[Immature White-crowned Sparrow looms over a little Chipping Sparrow at dawn, Higbee Beach WMA this morning. If sparrows challenge you (who don't they challenge?), consider CMBO's Sparrow Workshop October 16-17. Click to enlarge.]
What a wonderful day, so wonderful it would be impossible to name all the birds in this space. For starters, you could check our Higbee Beach walk list, which at 72 species and MANY individuals rather eclipses last weeks 18-or-so species. What a difference weather makes, in this case northwest winds all night that yielded dozens of flight notes per minute at some locations in Cape May overnight, and spectacle factor in the form of waves and waves of Yellow-rumped Warblers, Palm Warblers, flickers, and more at Higbee and elswhere this morning. Our Higbee Beach WMA highlights included my first White-crowned Sparrow of fall, an open-perched Scarlet Tanager, great looks at Black-throated Blue and -green Warblers, Ruby-crowned Kinglets hover-gleaning right next to our group, Yellow-billed Cuckoo, many Purple Finches, a heard Pine Siskin, a heard and glimpsed Grasshopper Sparrow in the tower field's ragweed. . .I heard about Connecticut Warblers, a bird you always hear about it seems. . .

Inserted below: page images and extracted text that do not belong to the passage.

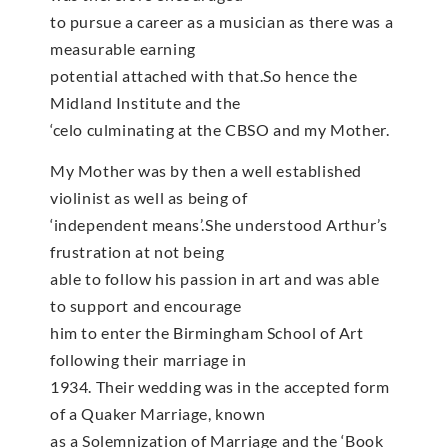
to pursue a career as a musician as there was a
measurable earning
potential attached with that.So hence the
Midland Institute and the
‘celo culminating at the CBSO and my Mother.
My Mother was by then a well established
violinist as well as being of
‘independent means’.She understood Arthur’s
frustration at not being
able to follow his passion in art and was able
to support and encourage
him to enter the Birmingham School of Art
following their marriage in
1934. Their wedding was in the accepted form
of a Quaker Marriage, known
as a Solemnization of Marriage and the ‘Book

Tony Leukering was out on a boat off Delaware this morning, and reported many passerines offshore, including Winter Wren, Palm Warblers, Song Sparrow, Hermit Thrush and Gray Catbird. Offshore is in part where Cape May derives its morning flight birds. . .which reminds me, when you're at Higbee be sure to stop by the morning flight platform to see our new notebook of interpretive materials, including birds-in-flight photos, put together by our George Myers Field Naturalist, Kaitlyn Marczi. Our interpretive naturalists are on the morning flight platform every morning until the flight stops - come early for the best birding. The platform is reached by bearing right on the dirt lane at the end of New England Road.
[Where's the green? Where's the black throat? This Black-throated Green Warbler, almost certainly a young male (hard to rule out adult female), played hide and seek on the edge of the second field at Higbee, but eventually gave crippling views. The black throat is veiled by white feather tips. First year females have virtually no black on the throat, but the yellow face is an excellent mark.]
Finally, in the coming soon department: I've been threatening to post my "16 ways to tell a Sharp-shinned from a Cooper's" . . . and hopefully sometime over the weekend I finally will. Now's the time to learn these two. Yesterday you couldn't swing a binocular at the state park without hitting one or the other, and I'm sure that's how it was today.